Non present transactions

I must say again, that it is a financial system thing, rather than a Revolut-specific thing.

Revolut has not decided to forbid offline transactions. It is the retailers who have.

Every single retail financial institution that issues pre-paid debit cards (From Revolut, to Monese, to Tide, …) will have this limitation.

This limitation is not imposed by Revolut, but inherent in the financial system itself.

It has nothing to do with Revolut pre-authorising or ‘not trusting you’ or preventing offline transactions due to the increased risk of fraud.

It has to do with the providers themselves (The toll booths, the petrol pumps, the in-flight stores on aeroplanes, …) deciding to reject debit cards.

TfL (if I recall correctly.) uses an offline transactions system but they accept pre-paid debit cards. The onus on accepting pre-paid debit cards is on them, and they have decided to accept pre-paid debit cards. It is not the retail financial institutions who can force them to accept it.


The reason why ‘online’ (as in, connected to the payments network, and not ‘online’ as in e-commerce.) transactions are more ‘trusted’/secure than offline transactions is because the payments terminal directly connects to the payments network and can validate the validity of the debit card, and ensure that the card has enough money.

Certain retailers have decided to accept offline transactions, for reasons of cost-cutting (Might not have been feasible to install an ‘online’ link due to low foot traffic.) or remoteness (Bandwidth might’ve been expensive back then.).

Due to the pre-paid nature of debit cards, these debit cards are normally self-standing.

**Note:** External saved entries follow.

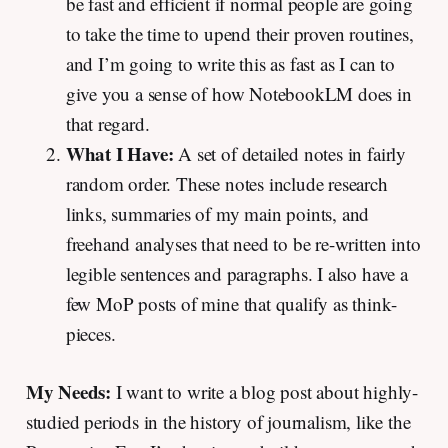
be fast and efficient if normal people are going
to take the time to upend their proven routines,
and I’m going to write this as fast as I can to
give you a sense of how NotebookLM does in
that regard.
What I Have:
A set of detailed notes in fairly
random order. These notes include research
links, summaries of my main points, and
freehand analyses that need to be re-written into
legible sentences and paragraphs. I also have a
few MoP posts of mine that qualify as think-
pieces.
My Needs:
I want to write a blog post about highly-
studied periods in the history of journalism, like the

Historically, there has been a light-touch regulatory approach where people can buy and load money on pre-paid debit cards without submitting too much information.

Therefore, unlike a ‘full’ debit card or a credit card, where a financial institution has your contact details and documents verifying your identity (as part of the KYC/IDV process.), users of pre-paid debit cards have historically been relatively anonymous.

The risk of fraud arises where someone does a transaction with an ‘offline’ terminal but it turns out that the card has an insufficient balance. Due to the payments terminal being offline, it will only connect to the payments network and verify at certain intervals.

If the pre-paid card has insufficient balance, they would be unable to follow up on the missing amount with the bank.


The limitations of a pre-paid debit card are clear, and it is an annoyance to a users who need to conduct transactions with offline terminals whilst holidaying.

2 solutions:

-1) Obtain a Mastercard Principal Membership Licence: As an issuer, Revolut will be able to issue full debit cards.

-2) Obtain a UK banking licence: As a fully-authorised UK bank (as opposed to an eMoney institution.), they’ll be able to issue their own debit cards.

Given how the UK banking licence appears to be at the exploratory stage, #1 appears to be the closest solution (in terms of time.).